Situated near the fault-line of two tectonic plates, Kilimanjaro began to build itself up around 750,000 years ago, via thousands of years of lava explosions from the volcanic cones of Shira, Mawenzi, and Kibo. One by one, the three cones died out: Shira was the first to go, collapsing once it had reached around 16,400. Kibo and Mawenzi continued to erupt, forming the ridge now known as “the saddle,” before Mawenzi died out at a height of about 18,000 feet. Kibo continued to explode until somewhere between 150,000 and 200,000 years ago, by which point it had reached the 19,341 foot elevation we know today (it’s possible Kibo reached even higher back then; since Kilimanjaro stopped erupting, the biggest change in its height has come from erosion by the elements).
The Somalia Plate and the African Plate have been slowly pulling apart for hundreds of thousands of years, which caused volcanic activity along the Great Rift Valley (including at Kilimanjaro)

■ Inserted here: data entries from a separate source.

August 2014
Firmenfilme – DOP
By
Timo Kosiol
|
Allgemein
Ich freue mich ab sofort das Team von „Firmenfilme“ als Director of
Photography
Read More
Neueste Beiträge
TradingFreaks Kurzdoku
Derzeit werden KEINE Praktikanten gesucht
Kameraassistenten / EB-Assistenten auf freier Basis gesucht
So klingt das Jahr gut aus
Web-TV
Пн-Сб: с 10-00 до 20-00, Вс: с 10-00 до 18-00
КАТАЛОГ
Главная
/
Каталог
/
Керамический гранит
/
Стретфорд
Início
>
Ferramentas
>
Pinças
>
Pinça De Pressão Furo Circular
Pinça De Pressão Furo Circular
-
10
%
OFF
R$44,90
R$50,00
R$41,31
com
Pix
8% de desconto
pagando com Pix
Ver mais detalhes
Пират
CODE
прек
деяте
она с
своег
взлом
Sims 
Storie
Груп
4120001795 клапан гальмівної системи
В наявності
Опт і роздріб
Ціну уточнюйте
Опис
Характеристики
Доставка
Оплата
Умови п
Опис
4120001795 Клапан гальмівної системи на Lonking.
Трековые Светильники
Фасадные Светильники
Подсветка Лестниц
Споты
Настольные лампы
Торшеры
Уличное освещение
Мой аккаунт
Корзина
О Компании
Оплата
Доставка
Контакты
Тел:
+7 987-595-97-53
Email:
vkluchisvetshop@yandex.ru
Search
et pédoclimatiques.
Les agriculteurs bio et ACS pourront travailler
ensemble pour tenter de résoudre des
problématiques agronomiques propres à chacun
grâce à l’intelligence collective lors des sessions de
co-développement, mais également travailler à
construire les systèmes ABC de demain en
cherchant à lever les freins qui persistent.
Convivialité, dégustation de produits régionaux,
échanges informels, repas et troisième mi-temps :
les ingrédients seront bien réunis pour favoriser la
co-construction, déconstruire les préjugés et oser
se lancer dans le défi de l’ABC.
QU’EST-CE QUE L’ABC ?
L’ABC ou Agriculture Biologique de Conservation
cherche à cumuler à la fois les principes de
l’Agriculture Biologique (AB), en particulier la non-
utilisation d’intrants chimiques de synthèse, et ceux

By Sting and Rémih [CC BY-SA 2.5 (http://creativecommons.org/licenses/by-sa/2.5)], via Wikimedia Commons
But just because the peaks had stopped building themselves up, that didn’t mean Kilimanjaro was going to settle down into a quiet middle age. Though there haven’t been any major eruptions in a very long time, steam and sulfurous gasses still escape from fumaroles near Kibo’s peak, and in 2003, scientists reported that molten magma still flows just 400 meters beneath the summit.
Eventually, Kili could erupt again (or collapse), but scientists don’t expect any volcanic activity from Kili in the foreseeable future. So trekkers have nothing to fear…except maybe those sulfur-smells near the top!